WRITTEN TASK: Everything in the records must be restated exactly, apart from the pictures.

DATASET CONTENT:
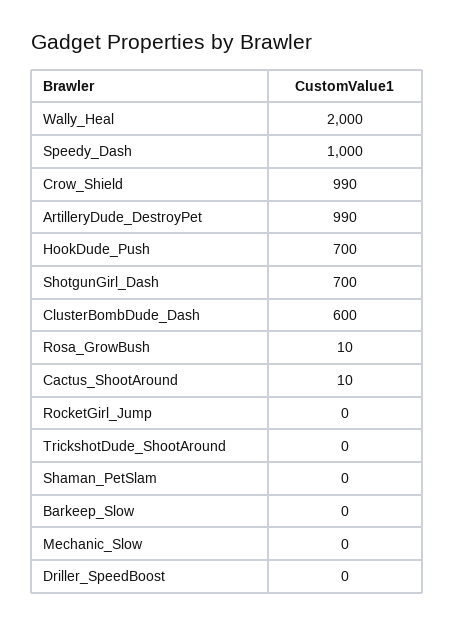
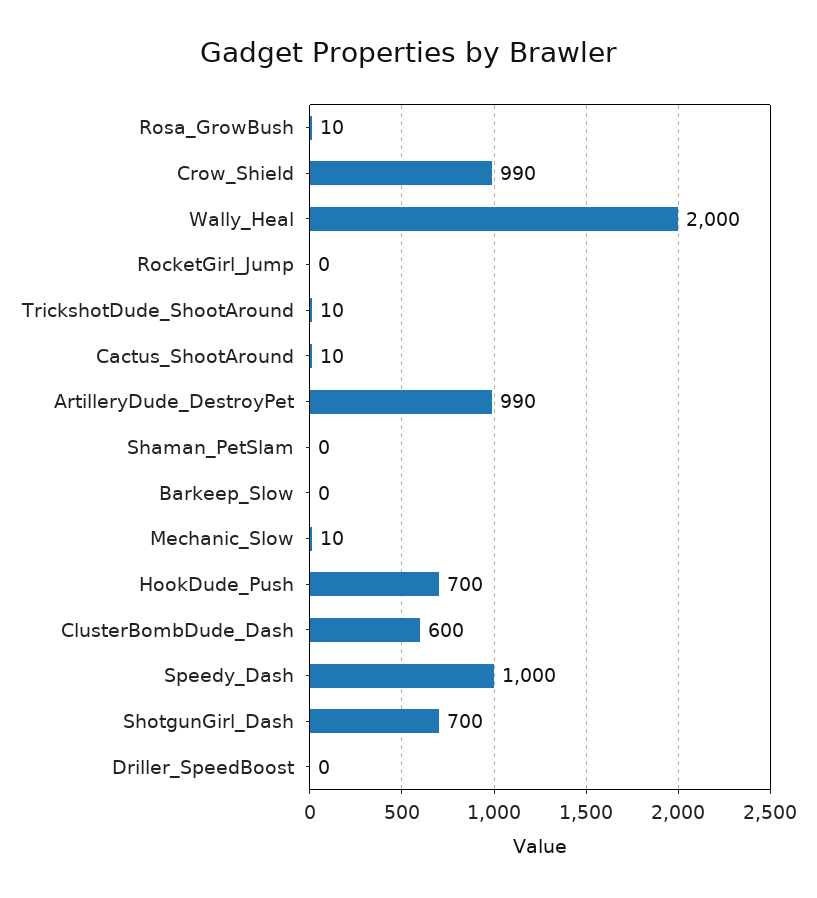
  {
    "Wally_Heal": 2000,
    "Speedy_Dash": 1000,
    "Crow_Shield": 990,
    "ArtilleryDude_DestroyPet": 990,
    "HookDude_Push": 700,
    "ShotgunGirl_Dash": 700,
    "ClusterBombDude_Dash": 600,
    "Rosa_GrowBush": 10,
    "Cactus_ShootAround": 10,
    "RocketGirl_Jump": 0,
-   "TrickshotDude_ShootAround": 0,
+   "TrickshotDude_ShootAround": 10,
    "Shaman_PetSlam": 0,
    "Barkeep_Slow": 0,
-   "Mechanic_Slow": 0,
+   "Mechanic_Slow": 10,
    "Driller_SpeedBoost": 0
  }

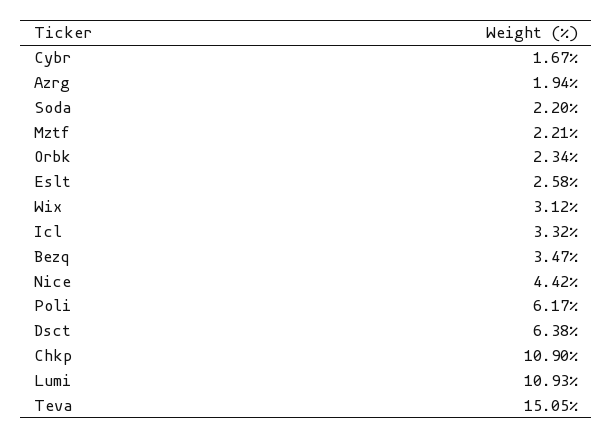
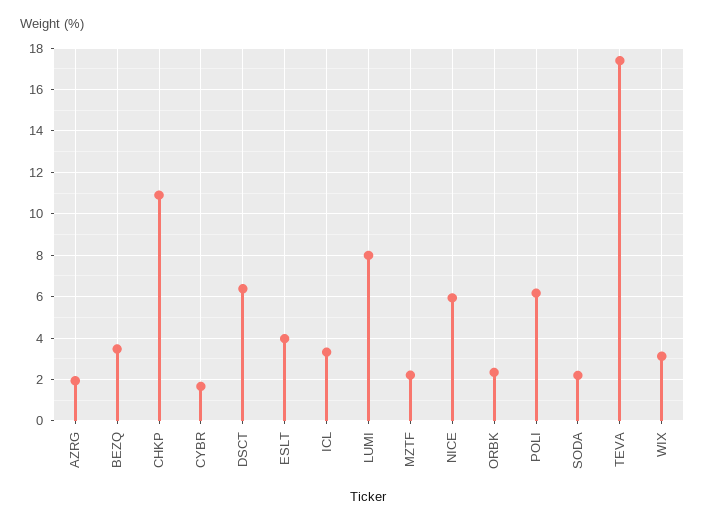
  {
    "Cybr": 1.67,
    "Azrg": 1.94,
    "Soda": 2.2,
    "Mztf": 2.21,
    "Orbk": 2.34,
-   "Eslt": 2.58,
+   "Eslt": 4,
    "Wix": 3.12,
    "Icl": 3.32,
    "Bezq": 3.47,
-   "Nice": 4.42,
+   "Nice": 6,
    "Poli": 6.17,
    "Dsct": 6.38,
    "Chkp": 10.9,
-   "Lumi": 10.93,
+   "Lumi": 8,
-   "Teva": 15.05
+   "Teva": 17.5
  }

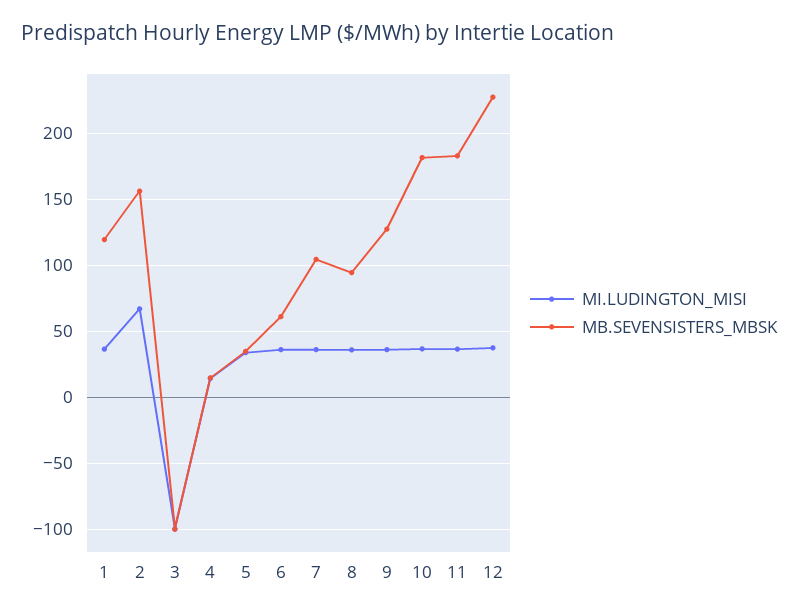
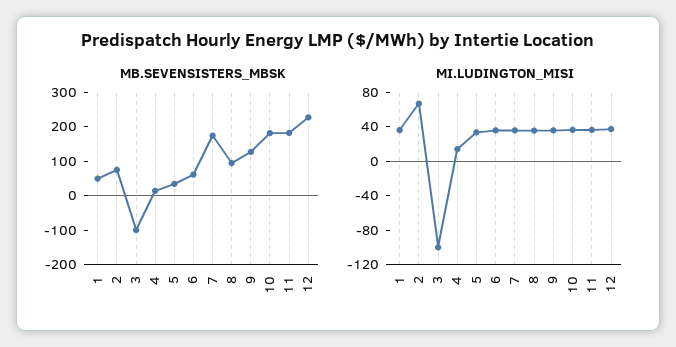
  {
    "MI.LUDINGTON_MISI": {
      "1": 35,
      "2": 65,
      "3": -100,
      "4": 15,
      "5": 35,
      "6": 35,
      "7": 35,
      "8": 35,
      "9": 35,
      "10": 35,
      "11": 35,
      "12": 35
    },
    "MB.SEVENSISTERS_MBSK": {
-     "1": 120,
+     "1": 50,
-     "2": 155,
+     "2": 75,
      "3": -100,
      "4": 15,
      "5": 35,
      "6": 60,
-     "7": 105,
+     "7": 175,
      "8": 95,
      "9": 125,
      "10": 180,
      "11": 185,
      "12": 225
    }
  }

RESPONSE TO THIS TASK:
  {
    "Wally_Heal": 2000,
    "Speedy_Dash": 1000,
    "Crow_Shield": 990,
    "ArtilleryDude_DestroyPet": 990,
    "HookDude_Push": 700,
    "ShotgunGirl_Dash": 700,
    "ClusterBombDude_Dash": 600,
    "Rosa_GrowBush": 10,
    "Cactus_ShootAround": 10,
    "RocketGirl_Jump": 0,
-   "TrickshotDude_ShootAround": 0,
+   "TrickshotDude_ShootAround": 10,
    "Shaman_PetSlam": 0,
    "Barkeep_Slow": 0,
-   "Mechanic_Slow": 0,
+   "Mechanic_Slow": 10,
    "Driller_SpeedBoost": 0
  }

  {
    "Cybr": 1.67,
    "Azrg": 1.94,
    "Soda": 2.2,
    "Mztf": 2.21,
    "Orbk": 2.34,
-   "Eslt": 2.58,
+   "Eslt": 4,
    "Wix": 3.12,
    "Icl": 3.32,
    "Bezq": 3.47,
-   "Nice": 4.42,
+   "Nice": 6,
    "Poli": 6.17,
    "Dsct": 6.38,
    "Chkp": 10.9,
-   "Lumi": 10.93,
+   "Lumi": 8,
-   "Teva": 15.05
+   "Teva": 17.5
  }

  {
    "MI.LUDINGTON_MISI": {
      "1": 35,
      "2": 65,
      "3": -100,
      "4": 15,
      "5": 35,
      "6": 35,
      "7": 35,
      "8": 35,
      "9": 35,
      "10": 35,
      "11": 35,
      "12": 35
    },
    "MB.SEVENSISTERS_MBSK": {
-     "1": 120,
+     "1": 50,
-     "2": 155,
+     "2": 75,
      "3": -100,
      "4": 15,
      "5": 35,
      "6": 60,
-     "7": 105,
+     "7": 175,
      "8": 95,
      "9": 125,
      "10": 180,
      "11": 185,
      "12": 225
    }
  }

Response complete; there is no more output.